Four Bites Show: Cookbook problems and solutions
Watch S1E4 for strategies and tools to cope with cookbook collections that need to change
What’s the best way to tackle a cookbook collection that needs to change?
On Four Bites Show S1E4 (<= clink link to watch), three experts and a journalist discuss approaches to the question, with perspective, specific advice, and recommended tools to help people manage.
Real estate agent Michael Olear shared insights from years of experience talking to folks going through deaccessioning discussions. Librarian John Burke brought an archivist’s view to sorting for the good stuff. Cookbook collector and book dealer Scotty Harris offered tips on how to check if books are worth selling, and recipe management software he’s used that he recommends checking out.
Here’s a sketch of how to take your recipe collection digital, from Burke the librarian:
Plan what you want to scan.
Think about how you want to use what you scan - share recipes, cook, etc.
Photograph or scan recipes, including information like recipe name and book in file name for searchability.
Organize in a phone or computer file folder, or Google Photos Album.
Note: If you use Adobe Scan, recipes become PDF files and can be searched by the words in the recipe.
More cookbook tools suggested by cookbook collector and seller Scotty Harris:
Copy Me That is a browser-based recipe manager that syncs across platforms, usable on computer, tablet, and phone app, which I recommend. It’s easy to use and the free version is fine, but the added features are worth the $25 lifetime subscription, in my opinion.
Eat Your Books has indexed over 13,000 cookbooks. Sign up and add a cookbook to your list, and you can keyword search the contents. Want to make tofu? It will show you every tofu recipe in the books on your list.
It tells you which cookbook, which ingredients, and which page number, but does not contain the recipe, because this is an index. The free version has a five cookbook limit, a subscription is $40 annually.
Via Libri describes itself as “The world’s largest search engine for old, rare & second-hand books,” and that might even be true. It returns results from the major players in the used and rare books world. Buying, selling, or just estimating value, it’s the best place to start.
Who are these people?
Michael Olear is a real estate sales veteran who specializes in helping older people negotiate transitions, and a licensed associate broker leading The Olear Team real estate services company.
John Burke is library director and principal librarian on the Middletown campus of Miami University Regionals. He is the author of the Neal-Schuman Library Technology Companion (ALA Neal-Schuman) and Makerspaces: a Practical Guide for Librarians (Rowman & Littlefield).

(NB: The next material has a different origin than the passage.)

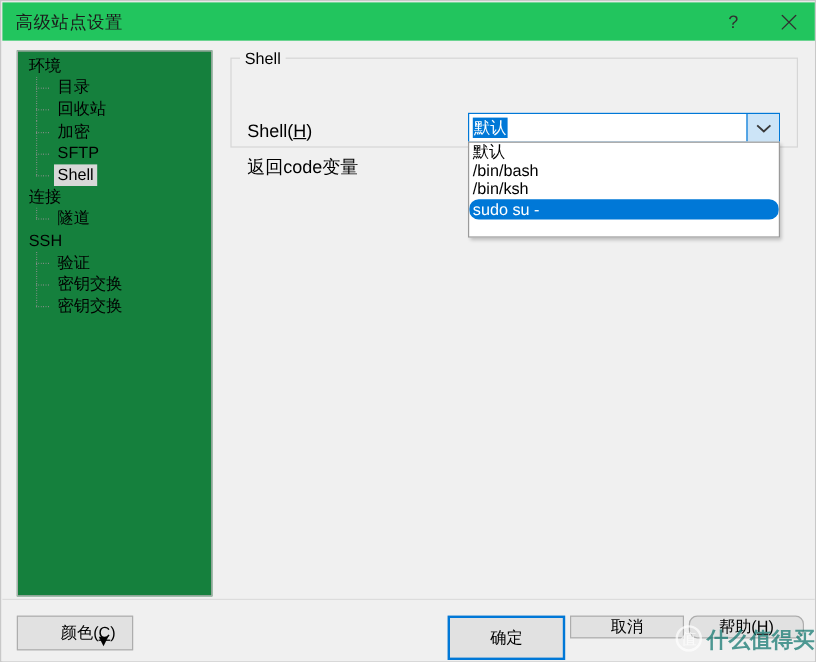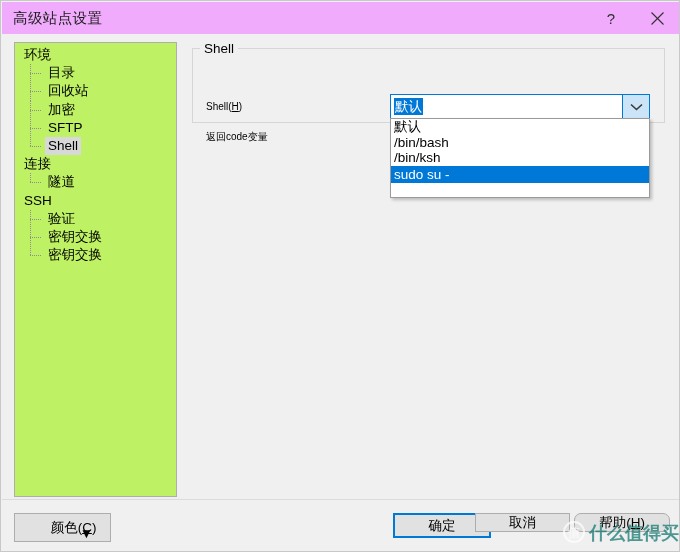"高级站点设置" .titlebar { background: #f0abfc -> #22c55e }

Scotty Harris is a cook, teacher, writer, recovering attorney, and cookbook collector who knows his way around the buying-and-selling cookbook world.
#30#
Very Helpful! Also, Birthday gifts allowed me to have the Full Sous Vide Kitchen! Cant wait to start looking up recipes for that!
That’s it Andrew. I had none before, watched my bro in law out in Denver use his almost daily. Intrigued, I have him as an outlet for all my questions, along with the net and two new cookbooks!